## Task to complete
Identify every line in the records below that contains the word "linecap", and reproduce each one.

[Saved data entries]
Start of Block

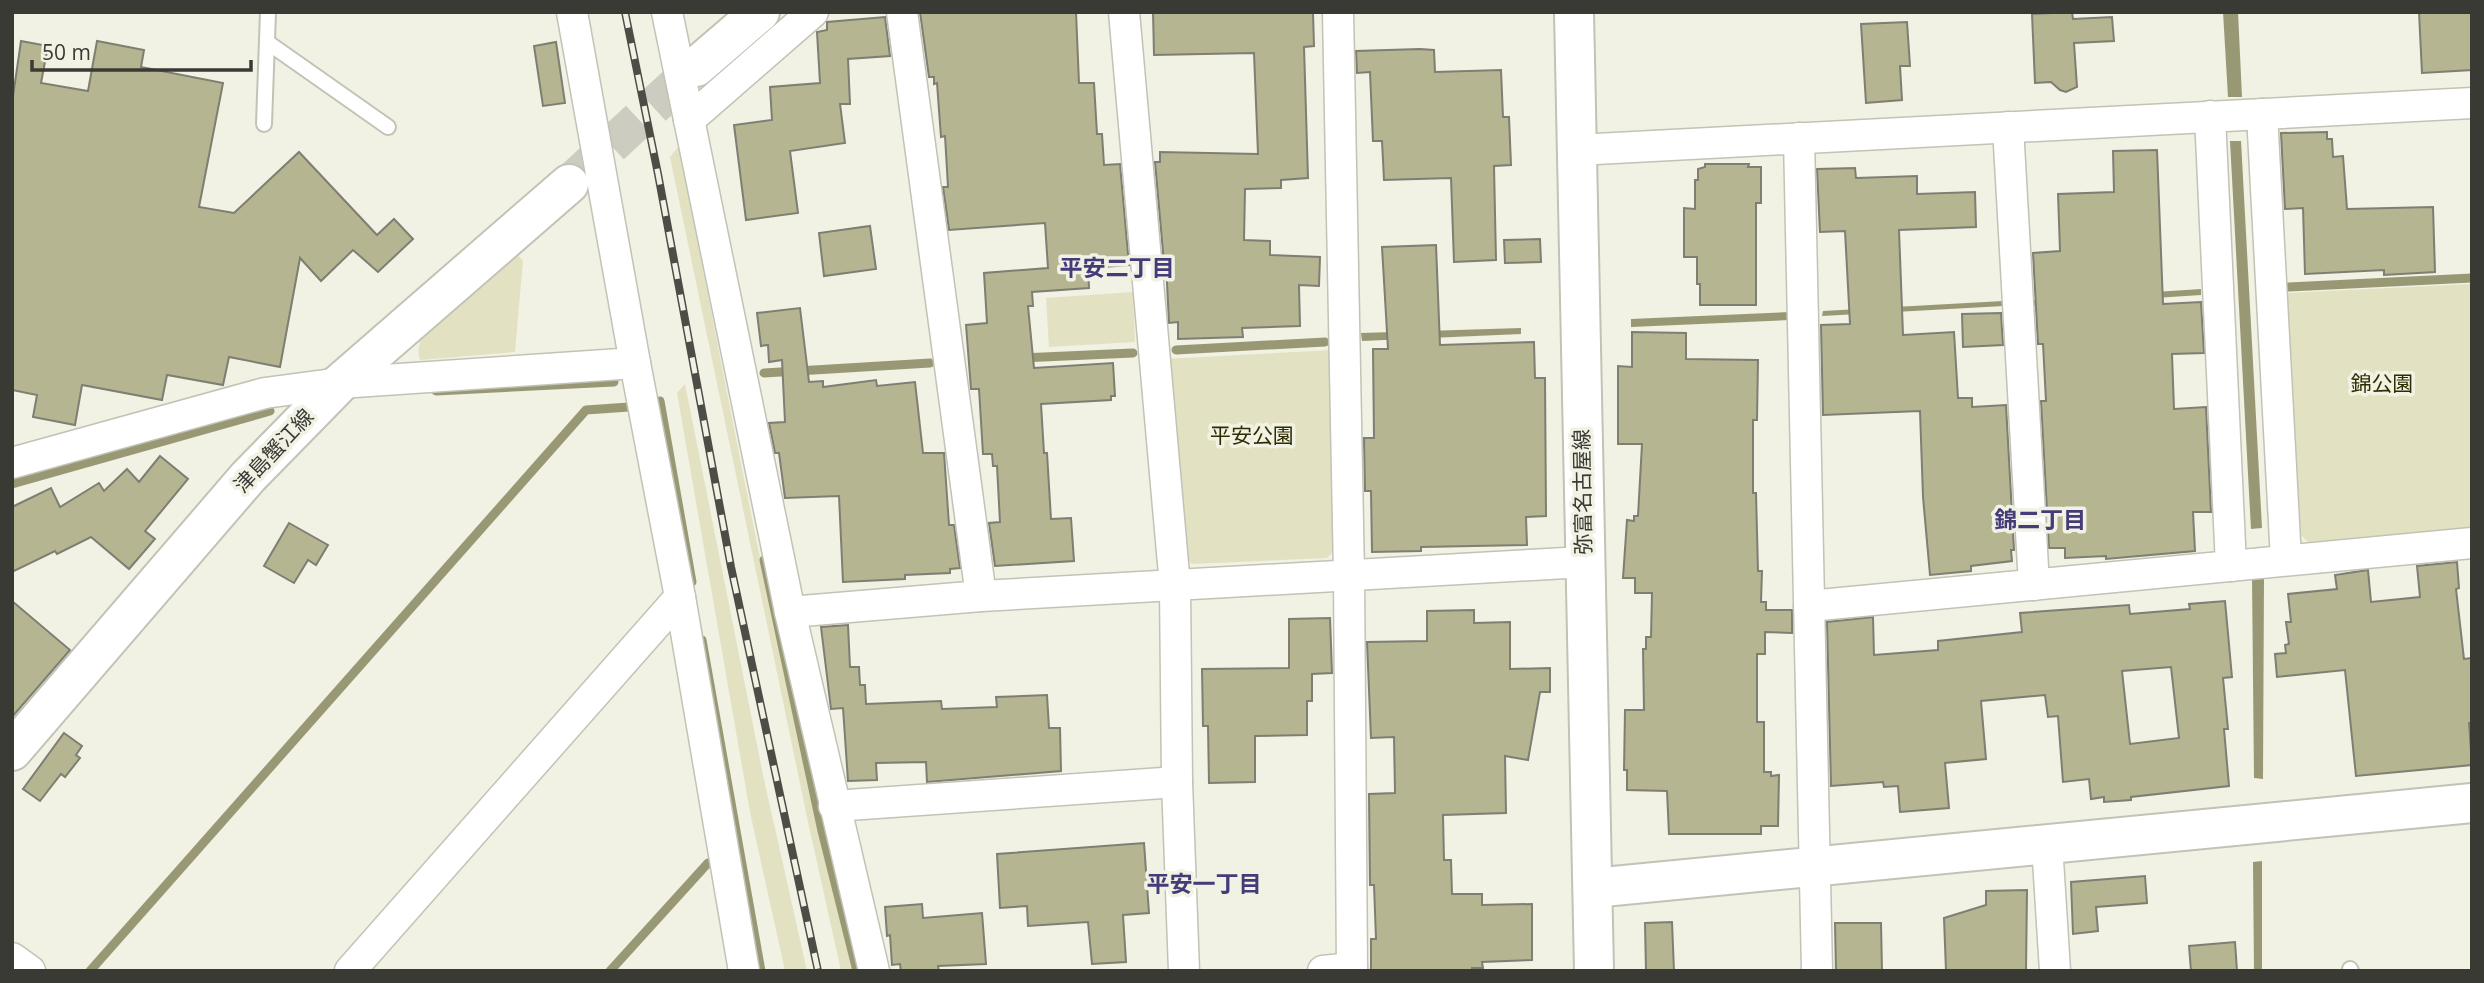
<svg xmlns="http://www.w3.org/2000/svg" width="2484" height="983" viewBox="0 0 2484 983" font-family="'Open Sans','Noto Sans JP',sans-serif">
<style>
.green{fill:#e2e2c3}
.water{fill:#999875}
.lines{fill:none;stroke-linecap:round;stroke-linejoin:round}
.stream{stroke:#999875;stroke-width:9}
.building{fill:#b5b591;stroke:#7e7e73;stroke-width:2;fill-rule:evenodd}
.secondary-tunnel{stroke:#ccccc1;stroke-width:38;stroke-dasharray:38 19;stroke-linecap:butt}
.lane-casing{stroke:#c2c2b6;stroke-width:18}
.street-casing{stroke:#c2c2b6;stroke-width:33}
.secondary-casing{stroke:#c2c2b6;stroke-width:42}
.primary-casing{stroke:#c2c2b6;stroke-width:42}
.lane{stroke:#fff;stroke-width:14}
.street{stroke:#fff;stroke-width:30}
.secondary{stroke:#fff;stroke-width:38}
.primary{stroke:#fff;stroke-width:38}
.rail-casing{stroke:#4d4d47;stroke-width:8}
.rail{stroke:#f1f1e4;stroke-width:5;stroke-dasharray:16;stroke-linecap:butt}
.labels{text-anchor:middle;stroke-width:7;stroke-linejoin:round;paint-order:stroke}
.park-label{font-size:21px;fill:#2f2d00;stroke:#f1f1e4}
.street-label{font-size:21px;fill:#3a3a35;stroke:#f1f1e4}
.neighbourhood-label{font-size:23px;font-weight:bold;fill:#443c79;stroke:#f1f1e4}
</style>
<rect width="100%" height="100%" fill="#f1f1e4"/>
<g class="green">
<path d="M679,146C733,422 784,698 853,971H841L808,822L670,157Z"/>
<path d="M517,254L523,261L515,352L420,360C417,351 419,343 423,335Z"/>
<polygon points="2472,284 2472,529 2308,542 2301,535 2286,293"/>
<polygon points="1133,292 1135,342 1049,347 1046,298"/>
<polygon points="1331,350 1334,551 1327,558 1192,564 1182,553 1165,359"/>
<polygon points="685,384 763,775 807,971 785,971 750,812 677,393"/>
</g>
<g class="water">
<polygon points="2223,12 2238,12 2242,97 2228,97"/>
<polygon points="2230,141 2241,141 2262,528 2251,529"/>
<polygon points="2201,289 2201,295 2032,306 2032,300"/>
<polygon points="2003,301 2004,306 1822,316 1823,311"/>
<polygon points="1790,312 1790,320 1631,327 1631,319"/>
<polygon points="1521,328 1521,334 1362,341 1361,333"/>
<polygon points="2252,577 2264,578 2263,779 2254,778"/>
<polygon points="2262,861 2262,971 2254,971 2253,862"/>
</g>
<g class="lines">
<g class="stream">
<polyline points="2289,287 2472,278"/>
<polyline points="1176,350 1325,342"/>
<polyline points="1021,358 1133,353"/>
<polyline points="764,373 930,363"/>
<polyline points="436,391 614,382"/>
<polyline points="660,401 692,582"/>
<polyline points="12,484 270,411"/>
<polyline points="764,560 822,831 857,971"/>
<polyline points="702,640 761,971"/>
<polyline points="90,971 586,410 629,407"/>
<polyline points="610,971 708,863"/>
</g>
</g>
<g class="building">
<polygon points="920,12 1076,12 1079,83 1094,83 1097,134 1102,134 1104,165 1120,164 1129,265 1088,268 1089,288 1032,292 1033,306 1028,306 1034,368 1113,363 1115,396 1111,396 1111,400 1041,404 1044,453 1047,453 1051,519 1071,518 1074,561 995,566 989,523 1000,522 997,466 993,466 992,454 983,454 979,389 971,389 966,325 987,323 984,273 1048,268 1045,223 949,230 943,187 948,187 945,136 941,137 937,83 934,84 934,77 929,77"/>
<polygon points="1153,12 1313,12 1314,46 1304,47 1308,178 1281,180 1281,188 1245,189 1244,240 1270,241 1270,255 1320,257 1319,286 1299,285 1300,326 1242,328 1243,337 1178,339 1178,322 1169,323 1166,263 1164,263 1155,162 1160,162 1160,152 1258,154 1254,53 1154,55"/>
<polygon points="2072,12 2073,19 2112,17 2114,41 2074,43 2077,87 2066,92 2060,90 2051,82 2035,83 2032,14"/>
<polygon points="2419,12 2472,12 2472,70 2422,73"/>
<polygon points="885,17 890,56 848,59 850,104 840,104 845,143 790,151 798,213 746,220 734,125 772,120 770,87 820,83 817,32 827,30 827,22"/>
<polygon points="1907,22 1910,66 1900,66 1902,100 1866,103 1861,24"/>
<polygon points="21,41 48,46 41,83 88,91 97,41 144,50 141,67 223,83 199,207 234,213 299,152 377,235 394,219 413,239 378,272 353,250 321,281 300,258 280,367 229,357 223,385 167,375 162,400 82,385 75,425 33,417 37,395 12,390 12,103"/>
<polygon points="556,42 565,103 543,106 534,46"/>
<polygon points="1420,49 1434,50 1435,72 1501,70 1503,117 1509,117 1511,165 1494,166 1496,260 1454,262 1451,178 1384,180 1382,141 1373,141 1370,72 1357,73 1356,51"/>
<polygon points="2327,132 2327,139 2332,139 2333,157 2343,156 2347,209 2433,207 2435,272 2384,275 2384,270 2305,274 2303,208 2285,209 2281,133"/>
<polygon points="2157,150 2163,304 2201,302 2204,353 2172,354 2174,409 2206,407 2211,512 2193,512 2195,551 2106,559 2106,556 2065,558 2065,548 2049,548 2041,401 2046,401 2043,344 2038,344 2033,253 2060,251 2058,194 2114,192 2113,151"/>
<polygon points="1705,164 1749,164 1748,167 1761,167 1761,203 1756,203 1756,305 1700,305 1700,284 1697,284 1697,257 1684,257 1684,208 1695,209 1695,180 1698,180 1698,169 1705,167"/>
<polygon points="1855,168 1856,178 1917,176 1917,194 1975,192 1976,227 1899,230 1903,335 1954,332 1958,398 1972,398 1972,407 2006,405 2014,550 2011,550 2012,561 1971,566 1971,571 1930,575 1923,497 1920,411 1823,415 1821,325 1850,324 1845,231 1820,232 1817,169"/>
<polygon points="870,226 876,269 824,276 819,233"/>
<polygon points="1540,239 1541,262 1505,263 1504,240"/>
<polygon points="1436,245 1440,345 1534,342 1535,378 1545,378 1546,516 1526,517 1527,545 1421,547 1421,551 1372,552 1371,491 1365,491 1364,438 1374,438 1373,349 1388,349 1382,247"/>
<polygon points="800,308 809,382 823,381 823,387 876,380 877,386 915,382 923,453 944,453 949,525 954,525 960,568 950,569 950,573 905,575 905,579 843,582 839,496 785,498 779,453 775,453 769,423 785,422 782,360 769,362 768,345 761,346 757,313"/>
<polygon points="2001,313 2003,345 1963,347 1962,314"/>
<polygon points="1632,332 1686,333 1686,359 1758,360 1757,420 1753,420 1753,493 1756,493 1758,571 1762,571 1761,602 1766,602 1766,610 1792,610 1792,633 1765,632 1765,654 1757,654 1757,722 1764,722 1764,772 1771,772 1771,776 1779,775 1778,826 1761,826 1761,834 1669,834 1667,791 1627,790 1627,770 1624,770 1625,710 1644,710 1643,649 1646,649 1646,637 1651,637 1652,593 1635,593 1635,578 1623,578 1627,520 1634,521 1634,516 1638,516 1642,444 1618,444 1618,366 1632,367"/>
<polygon points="160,456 188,479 145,531 155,539 129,569 91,537 57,554 55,551 12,572 12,507 51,488 60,507 99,483 104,491 127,469 139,482"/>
<polygon points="289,523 328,545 316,565 308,560 294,583 264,566"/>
<polygon points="2457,562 2459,588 2456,589 2464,659 2472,658 2472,723 2469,723 2472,765 2356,776 2345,670 2277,677 2275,654 2286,653 2285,645 2289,644 2286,622 2291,622 2288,594 2337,589 2335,575 2368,570 2371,602 2420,597 2417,566"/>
<polygon points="12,601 70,650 12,717"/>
<path d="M2225,601L2232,677L2223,678L2228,729H2224L2229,786L2131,797V800L2104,802V797L2091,799L2089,779L2063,782L2058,716L2048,717L2045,695L1981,701L1986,759L1945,763L1949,808L1900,812L1898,786L1884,787L1883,782L1831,786L1827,622L1873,617L1874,655L1938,650V641L2022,632L2020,613L2129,605L2130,614L2190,609L2189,604ZM2171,667L2179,738L2130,744L2122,671Z"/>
<polygon points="1474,610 1474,623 1510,622 1510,669 1550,668 1550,692 1540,692 1528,760 1505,756 1506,813 1443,815 1444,860 1451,860 1452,894 1482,894 1482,905 1532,904 1532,960 1482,962 1483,968 1472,968 1472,971 1371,971 1371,939 1376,939 1374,885 1370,885 1369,794 1395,793 1394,737 1371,738 1367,642 1427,641 1427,611"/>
<polygon points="1330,618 1332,673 1312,674 1312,701 1307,701 1307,735 1255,736 1255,782 1209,783 1208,726 1203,726 1202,669 1289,668 1289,619"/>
<polygon points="848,625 850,667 859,667 860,685 865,685 866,704 941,701 942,709 997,707 996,697 1047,695 1049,728 1060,728 1061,771 927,782 926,762 876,763 877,780 848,781 843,708 831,709 821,627"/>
<polygon points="64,733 82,746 76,755 80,758 65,777 61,774 40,801 23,789"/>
<polygon points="1144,843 1149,913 1123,915 1126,962 1092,964 1088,922 1028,926 1027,906 1000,908 997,854"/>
<polygon points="2145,876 2147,903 2096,907 2098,931 2073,934 2071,882"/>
<polygon points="2027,890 2026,971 1946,971 1944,918 1986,905 1986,891"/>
<polygon points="922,904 923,918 982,913 986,964 938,966 939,971 901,971 900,964 892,965 890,935 887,936 885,907"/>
<polygon points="1672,922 1674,971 1646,971 1645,923"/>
<polygon points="1835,923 1881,923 1882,971 1836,971"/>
<polygon points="2235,942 2237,971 2191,971 2189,946"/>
</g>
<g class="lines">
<polyline class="secondary-tunnel" points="569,184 696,67"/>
<defs>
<g id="lane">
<polyline points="267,42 388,127"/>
<polyline points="264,124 268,12"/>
<polyline points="2350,969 2351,971"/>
</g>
<g id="street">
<polyline points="667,12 790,612 874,971"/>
<polyline points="902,12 981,596"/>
<polyline points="1124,12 1175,586 1177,782 1184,971"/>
<polyline points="1338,12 1349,575 1352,971"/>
<polyline points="2262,114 2286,560"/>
<polyline points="2210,116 2231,566"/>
<polyline points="689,120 813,12"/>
<polyline points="2008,127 2034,585"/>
<polyline points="1799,138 1817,971"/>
<polyline points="1577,150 2472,103"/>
<polyline points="635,363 680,597 744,971"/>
<polyline points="12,463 265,393 340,383 635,363 572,12"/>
<polyline points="1809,606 2472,543"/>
<polyline points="790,612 981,596 1584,562"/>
<polyline points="834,806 1177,782"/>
<polyline points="2047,844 2055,971"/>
<polyline points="12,958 30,971"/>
<polyline points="350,971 680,597"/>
<polyline points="1323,971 1352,968"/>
</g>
<g id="secondary">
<polyline points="696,67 760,12"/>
<polyline points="12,751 248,477 340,383 569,184"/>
<polyline points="1593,888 2472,803"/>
</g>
<polyline id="primary" points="1574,12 1594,971"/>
</defs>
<use href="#lane" class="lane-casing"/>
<use href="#street" class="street-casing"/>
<use href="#secondary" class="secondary-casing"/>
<use href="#primary" class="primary-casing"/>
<use href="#lane" class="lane"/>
<use href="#street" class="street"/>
<use href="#secondary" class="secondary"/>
<use href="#primary" class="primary"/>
<defs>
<polyline id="rail" points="625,12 658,174 731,567 818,971"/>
</defs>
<use href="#rail" class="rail-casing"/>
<use href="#rail" class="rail"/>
</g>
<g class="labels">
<g class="park-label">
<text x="2382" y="391">錦公園</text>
<text x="1252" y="443">平安公園</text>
</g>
<g class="street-label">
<text transform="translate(274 451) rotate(-47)" y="7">津島蟹江線</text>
<text transform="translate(1583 492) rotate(-91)" y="7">弥富名古屋線</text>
</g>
<g class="neighbourhood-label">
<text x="1117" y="276">平安二丁目</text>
<text x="2040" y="528">錦二丁目</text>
<text x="1204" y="892">平安一丁目</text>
</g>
</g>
<rect width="2484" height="983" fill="none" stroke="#3a3a35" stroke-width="28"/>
<path d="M32 60v10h219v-10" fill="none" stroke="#3a3a35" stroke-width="3.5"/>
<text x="42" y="60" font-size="21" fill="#3a3a35" stroke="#f1f1e4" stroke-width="5" paint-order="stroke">50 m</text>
</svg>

End of Block

## Reply to the task
.lines{fill:none;stroke-linecap:round;stroke-linejoin:round}
.secondary-tunnel{stroke:#ccccc1;stroke-width:38;stroke-dasharray:38 19;stroke-linecap:butt}
.rail{stroke:#f1f1e4;stroke-width:5;stroke-dasharray:16;stroke-linecap:butt}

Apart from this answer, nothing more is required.